M. R. c. Commission de l’assurance-emploi du Canada

Version imprimée de la source officielle : M. R. c. Commission de l’assurance-emploi du Canada (PDF, 78 Ko)

Institution :
Décision du Tribunal de la sécurité sociale - Division d'appel
Membre :
Mark Borer
Date de l'audience :
Le 18 août 2016
Mode d'audience :
N/D
Entre :
M. R. et Commission de l’assurance-emploi du Canada
Décision :
Appel accueilli
Date de la décision :
Le 23 août 2016
Numéro de référence :
AD-15-252
Citation :
M. R. c. Commission de l’assurance-emploi du Canada, 2016 TSSDAAE 432

Autre(s) décision(s) relative(s) à cet appel :

Décision

[1] Sur consentement des parties, l’appel est accueilli. L’affaire sera renvoyée à la division générale pour réexamen.

Introduction

[2] Auparavant, un membre de la division générale a déterminé que l’appel de l'appelant à l’encontre de la précédente décision de la Commission devait être rejeté. L’appelant a interjeté appel de cette décision devant la division d’appel, et la permission d’en appeler lui a été accordée.

[3] Le 18 août 2016, une audience a été tenue par téléconférence. L’appelant et la Commission ont participé à l’audience et y ont tous les deux présenté des observations.

Analyse

[4] Cet appel porte sur la question de savoir si le droit de l’appelant d'être entendu a été respecté. Il comporte également une question de compétence et de rémunération présumée.

[5] L'appelant affirme qu'il n'a jamais reçu de l'avis d'audience pour la téléconférence devant la division générale. Il affirme également que tous les revenus qu'il a reçus de l'employeur, il les a reçus alors qu'il ne recevait plus de prestations. Par conséquent, ils ne devraient pas être répartis. Il demande que son appel soit accueilli.

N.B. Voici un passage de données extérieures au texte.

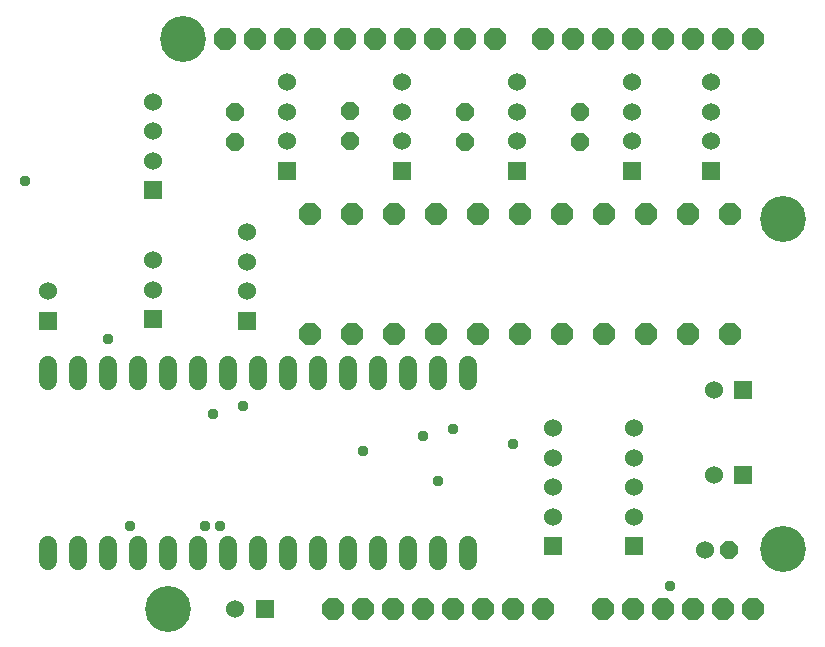
<source format=gbr>
G04 EAGLE Gerber RS-274X export*
G75*
%MOMM*%
%FSLAX34Y34*%
%LPD*%
%INSoldermask Bottom*%
%IPPOS*%
%AMOC8*
5,1,8,0,0,1.08239X$1,22.5*%
G01*
%ADD10C,3.886200*%
%ADD11P,2.034460X8X22.500000*%
%ADD12P,1.649562X8X112.500000*%
%ADD13P,2.034460X8X112.500000*%
%ADD14P,2.034460X8X292.500000*%
%ADD15C,1.511200*%
%ADD16R,1.524000X1.524000*%
%ADD17C,1.524000*%
%ADD18P,1.649562X8X22.500000*%
%ADD19C,0.959600*%


D10*
X368300Y596900D03*
X355600Y114300D03*
X876300Y165100D03*
X876300Y444500D03*
D11*
X749300Y596900D03*
X723900Y114300D03*
X774700Y596900D03*
X800100Y596900D03*
X825500Y596900D03*
X850900Y596900D03*
X723900Y596900D03*
X698500Y596900D03*
X673100Y596900D03*
X632460Y596900D03*
X607060Y596900D03*
X581660Y596900D03*
X556260Y596900D03*
X530860Y596900D03*
X505460Y596900D03*
X480060Y596900D03*
X454660Y596900D03*
X749300Y114300D03*
X774700Y114300D03*
X800100Y114300D03*
X825500Y114300D03*
X850900Y114300D03*
X673100Y114300D03*
X647700Y114300D03*
X622300Y114300D03*
X596900Y114300D03*
X571500Y114300D03*
X546100Y114300D03*
X429260Y596900D03*
X403860Y596900D03*
X520700Y114300D03*
X495300Y114300D03*
D12*
X412750Y509270D03*
X412750Y534670D03*
X510094Y510540D03*
X510094Y535940D03*
X607439Y509270D03*
X607439Y534670D03*
X704783Y509270D03*
X704783Y534670D03*
D13*
X582930Y347218D03*
X582930Y448818D03*
X618490Y347218D03*
X618490Y448818D03*
X654050Y347218D03*
X654050Y448818D03*
X689610Y347218D03*
X689610Y448818D03*
X725170Y347218D03*
X725170Y448818D03*
X760730Y347218D03*
X760730Y448818D03*
D14*
X796290Y448818D03*
X796290Y347218D03*
X831850Y448818D03*
X831850Y347218D03*
D15*
X254000Y167830D02*
X254000Y154750D01*
X279400Y154750D02*
X279400Y167830D01*
X304800Y167830D02*
X304800Y154750D01*
X330200Y154750D02*
X330200Y167830D01*
X355600Y167830D02*
X355600Y154750D01*
X381000Y154750D02*
X381000Y167830D01*
X406400Y167830D02*
X406400Y154750D01*
X431800Y154750D02*
X431800Y167830D01*
X457200Y167830D02*
X457200Y154750D01*
X482600Y154750D02*
X482600Y167830D01*
X508000Y167830D02*
X508000Y154750D01*
X533400Y154750D02*
X533400Y167830D01*
X558800Y167830D02*
X558800Y154750D01*
X584200Y154750D02*
X584200Y167830D01*
X609600Y167830D02*
X609600Y154750D01*
X609600Y307150D02*
X609600Y320230D01*
X584200Y320230D02*
X584200Y307150D01*
X558800Y307150D02*
X558800Y320230D01*
X533400Y320230D02*
X533400Y307150D01*
X508000Y307150D02*
X508000Y320230D01*
X482600Y320230D02*
X482600Y307150D01*
X457200Y307150D02*
X457200Y320230D01*
X431800Y320230D02*
X431800Y307150D01*
X406400Y307150D02*
X406400Y320230D01*
X381000Y320230D02*
X381000Y307150D01*
X355600Y307150D02*
X355600Y320230D01*
X330200Y320230D02*
X330200Y307150D01*
X304800Y307150D02*
X304800Y320230D01*
X279400Y320230D02*
X279400Y307150D01*
X254000Y307150D02*
X254000Y320230D01*
D16*
X342650Y359140D03*
D17*
X342650Y384140D03*
X342650Y409140D03*
D16*
X342900Y468630D03*
D17*
X342900Y493630D03*
X342900Y518630D03*
X342900Y543630D03*
D16*
X815340Y485140D03*
D17*
X815340Y510140D03*
X815340Y535140D03*
X815340Y560140D03*
D16*
X456172Y485140D03*
D17*
X456172Y510140D03*
X456172Y535140D03*
X456172Y560140D03*
D16*
X553516Y485140D03*
D17*
X553516Y510140D03*
X553516Y535140D03*
X553516Y560140D03*
D16*
X650861Y485140D03*
D17*
X650861Y510140D03*
X650861Y535140D03*
X650861Y560140D03*
D16*
X748205Y485140D03*
D17*
X748205Y510140D03*
X748205Y535140D03*
X748205Y560140D03*
D16*
X842880Y299720D03*
D17*
X817880Y299720D03*
D16*
X842880Y227330D03*
D17*
X817880Y227330D03*
D13*
X476250Y347218D03*
X476250Y448818D03*
X547370Y347218D03*
X547370Y448818D03*
D16*
X681990Y167170D03*
D17*
X681990Y192170D03*
X681990Y217170D03*
X681990Y242170D03*
X681990Y267170D03*
D16*
X750570Y167170D03*
D17*
X750570Y192170D03*
X750570Y217170D03*
X750570Y242170D03*
X750570Y267170D03*
D16*
X437750Y114300D03*
D17*
X412750Y114300D03*
D18*
X830580Y163830D03*
D17*
X810260Y163830D03*
D16*
X254000Y358140D03*
D17*
X254000Y383140D03*
D13*
X511810Y347218D03*
X511810Y448818D03*
D16*
X422910Y358140D03*
D17*
X422910Y383140D03*
X422910Y408140D03*
X422910Y433140D03*
D19*
X393700Y279400D03*
X419100Y285750D03*
X234950Y476250D03*
X304800Y342900D03*
X571500Y260350D03*
X596900Y266700D03*
X647700Y254000D03*
X781050Y133350D03*
X520700Y247650D03*
X400050Y184150D03*
X584200Y222250D03*
X387350Y184150D03*
X323850Y184150D03*
M02*

</source>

[6] Dans ses observations écrites, la commission ne s'est pas prononcée au sujet du droit de l'appelant d'être entendu, car selon elle, la question de la rémunération ne présentait pas une cause défendable et il n'y avait pas d'avantage à tenir une nouvelle audience devant la division générale. Cependant, après avoir entendu l'appelant expliquer le contexte entourant la rémunération présumée, la Commission reconnaît maintenant qu'une nouvelle audience est justifiée et aiderait à élucider les nombreuses complexités du dossier.

[7] Il est reconnu depuis longtemps que le droit d’être entendu est un droit de justice naturelle fondamental. Il est bien établi également que le déni de ce droit constitue un manquement aux principes de justice naturelle et un motif justifiant la tenue d’une nouvelle audience.

[8] Je remarque que l'adresse que le Tribunal avait dans ses dossiers était l'ancienne adresse de l'appelant. Ce dernier a fourni sa nouvelle adresse, pour les envois futurs. Par conséquent, je reconnais sans hésiter que l'appelant n'a jamais reçu l'avis d'audience. En pareil cas, la réparation appropriée consiste à tenir une nouvelle audience devant la division générale.

[9] Cependant, avant de conclure, on doit aborder un deuxième et dernier point.

[10] Dans sa décision, le membre de la division générale a conclu que la pénalité initialement imposée par la Commission devait être maintenue. Malheureusement, en se prononçant de la sorte, le membre n'a pas pris en considération le fait que la Commission l'avait déjà annulée. La pénalité ne faisait pas l'objet de l'appel et le membre n'avait pas la compétence pour en décider ainsi.

[11] On doit dire que le membre a vraisemblablement agi de cette façon parce que la Commission avait abordé, par erreur, la question de la pénalité dans ses observations. À l'audience devant moi, la Commission a admis candidement qu'elle avait commis une erreur. Cependant, malgré cette admission, chaque membre du Tribunal doit déterminer sa compétence et rendre des décisions sur des questions qui relèvent uniquement de cette compétence.

Conclusion

[12] Sur consentement des parties, l’appel est accueilli. L’affaire sera renvoyée à la division générale pour réexamen.